October 7th, 2008 at 10:11 pm
Amen sister. This has been my life lately.
October 8th, 2008 at 4:05 am
Most technical folks consider the time spent at their desk working, and the time spent in meetings wasted. Higher up the chain, your responsibilities are less technical and more social (organizing, mediating, negotiating), and that perception is reversed (you work in meetings and waste time at your desk).
October 8th, 2008 at 4:44 am
I’m thinking you might be following me around or something.
October 8th, 2008 at 7:59 am
I’ve emailed this to my boss and he replied back with a diagram, in which the word “meetings” was replaced with “emails sent”.
That is so true as well.
October 8th, 2008 at 12:17 pm
I have never been to a meeting that seemed productive. How unfortunate. Often they seem to leave some with emotioanal baggage and others with egos so undeserving inflated to bursting. Lucky for me meetings have been less common than for others. I would change careers to avoid a meeting filled day.
October 8th, 2008 at 3:41 pm
i may have responded to late to have an impact, but i would like to know how “anonymous” can “hear” eyes rolling. quite a talent!
i know, i know. I’m nitpicking.
October 8th, 2008 at 3:44 pm
it’s funny that we’re all discussing productivity, but we’re also probably all reading this blog at work.

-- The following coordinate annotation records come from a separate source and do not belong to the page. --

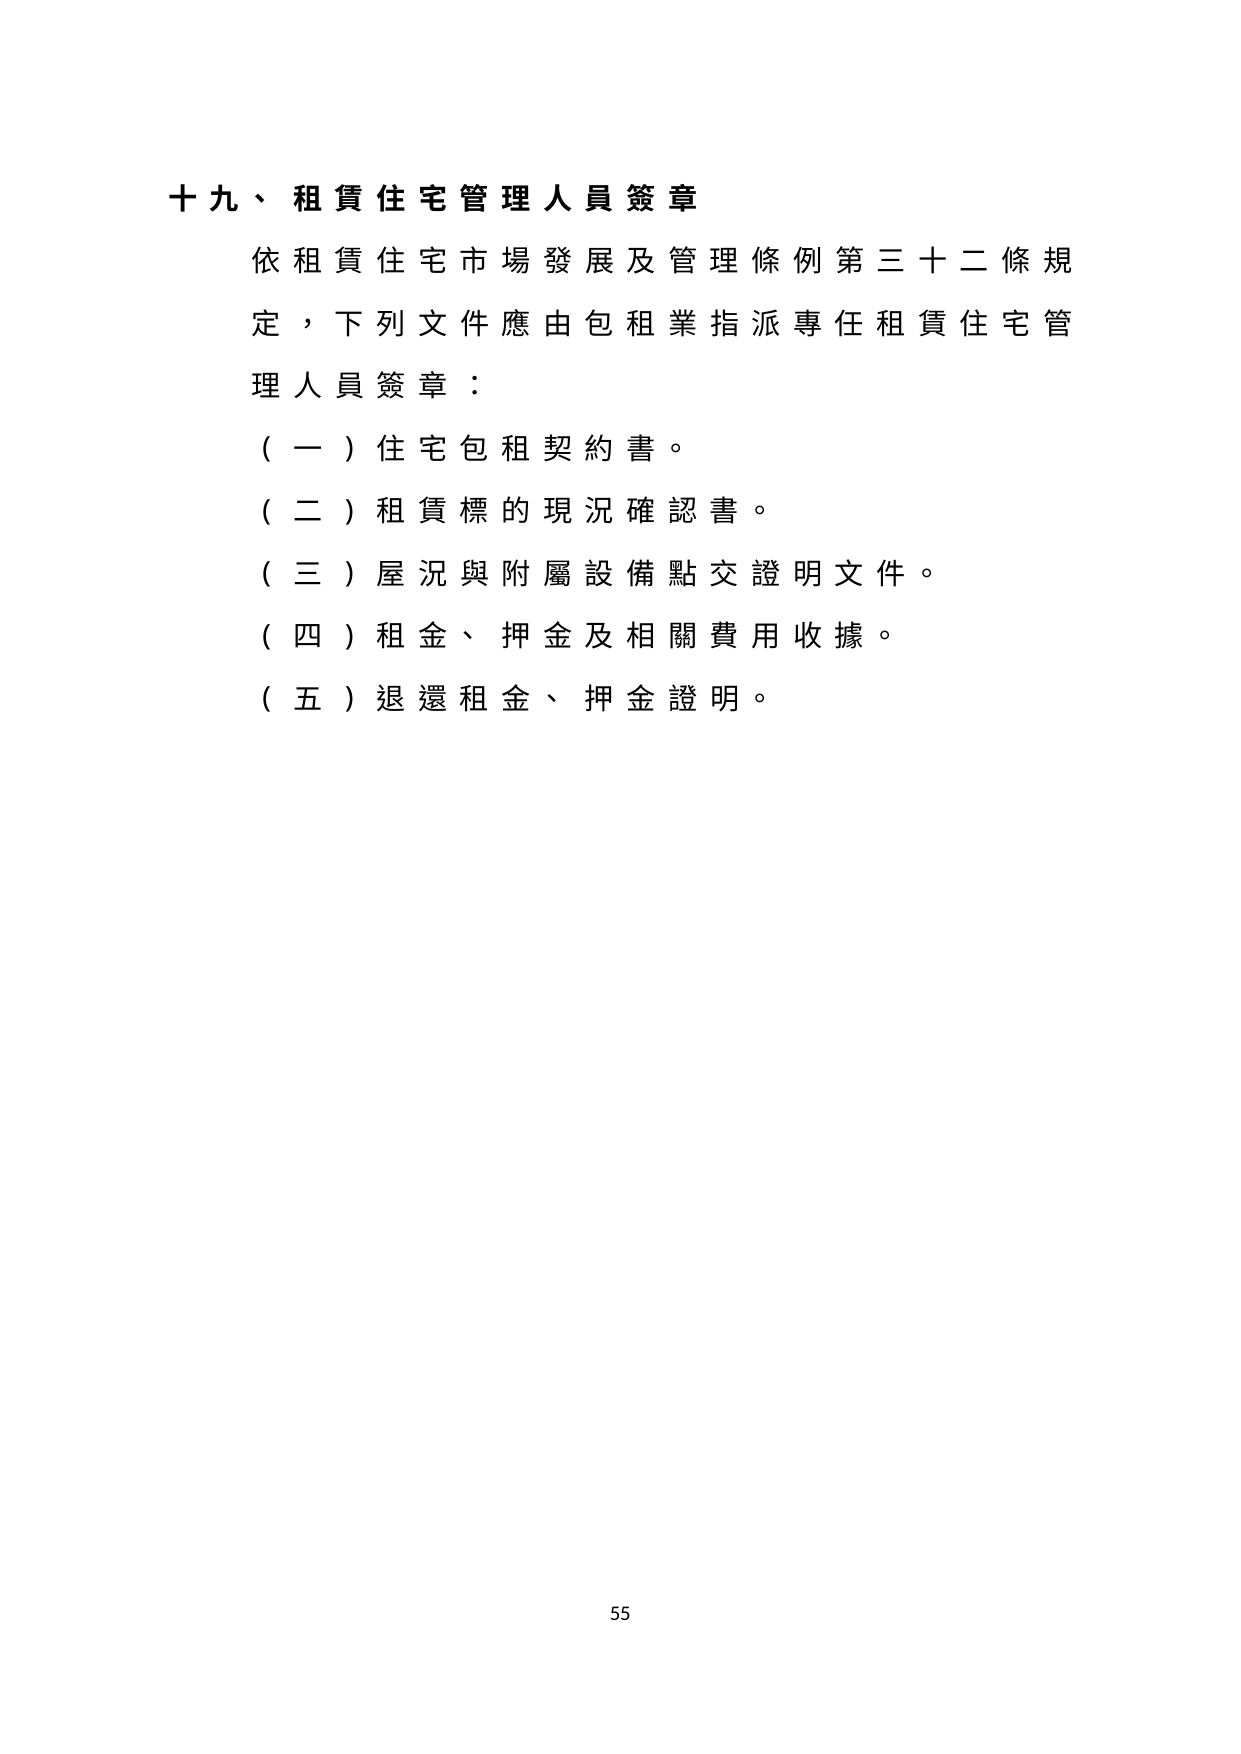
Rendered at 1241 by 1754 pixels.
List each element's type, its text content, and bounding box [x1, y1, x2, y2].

text (三)屋況與附屬設備點交證明文件。 [232, 530, 1078, 592]
text 依租賃住宅市場發展及管理條例第三十二條規定，下列文件應由包租業指派專任租賃住宅管理人員簽章： [242, 217, 1078, 405]
text (一)住宅包租契約書。 [232, 405, 1078, 467]
text (四)租金、押金及相關費用收據。 [232, 592, 1078, 655]
text 十九、租賃住宅管理人員簽章 [162, 155, 1078, 217]
text (五)退還租金、押金證明。 [232, 655, 1078, 717]
text (二)租賃標的現況確認書。 [232, 467, 1078, 530]
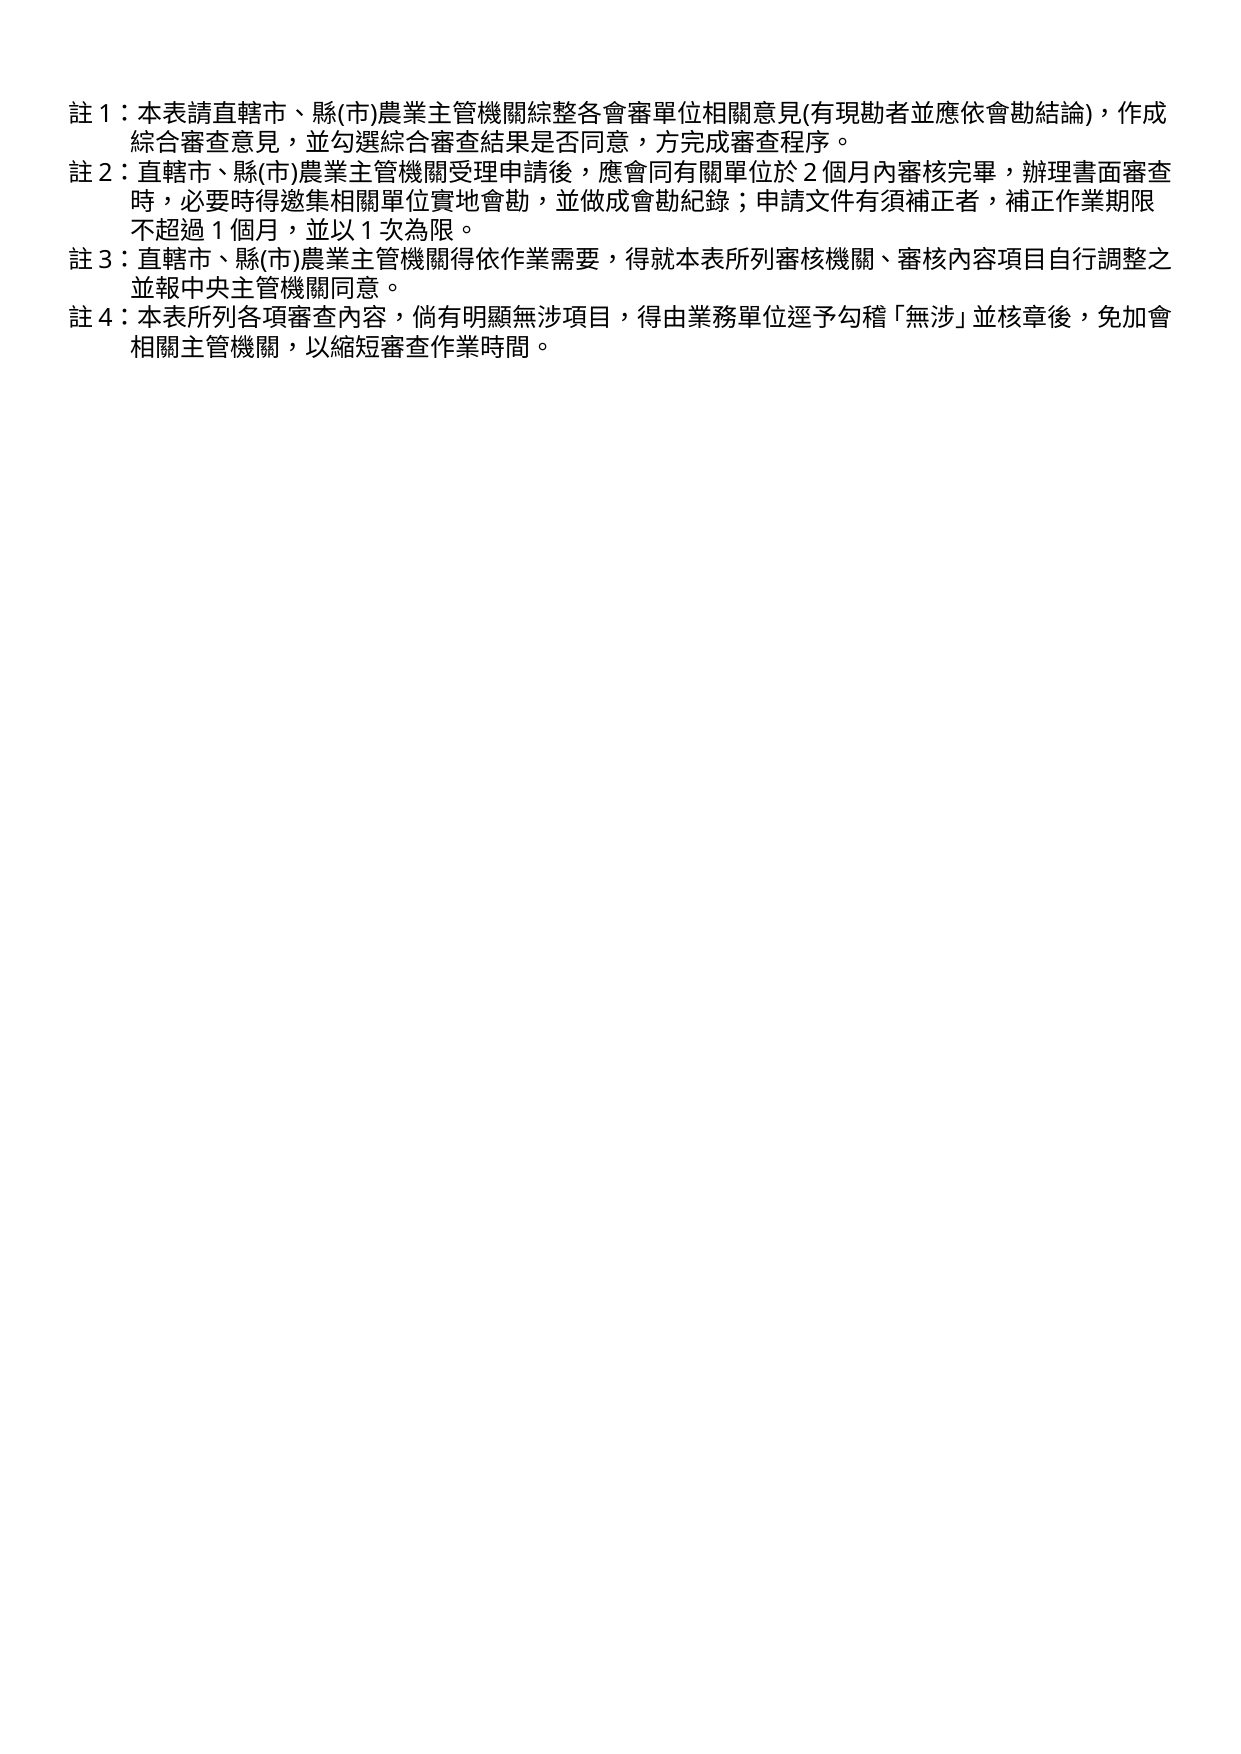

October 8th, 2008 at 7:53 pm
Jason - “It sounds like an urban legend, but one of my coworkers was complaining to our boss one day about the fact that he had 39 hours of meetings scheduled for the week which left only 1 hour to do work. Our boss scheduled a 1 hour meeting to discuss the problem.”
My old boss would have said that only 39 hours of meetings left us with 129 hours to work.
October 8th, 2008 at 9:47 pm
Does this card come in T-shirt form? I need a large.
October 14th, 2008 at 7:16 pm
Bret, there is a solution to your "I-want-this-as-a-shirt" … and it's simply some 'rub-a-dub' washable permanent marker. Perhaps with a little '©' and perhaps a website citation, but your cleverness would be the hit of the office-realm, I'm sure.
October 15th, 2008 at 8:22 pm
i’m printing this out and sticking it on the wall to the right side of my desk.
October 21st, 2008 at 9:10 pm
The meetings will continue until we discover why productivity is down!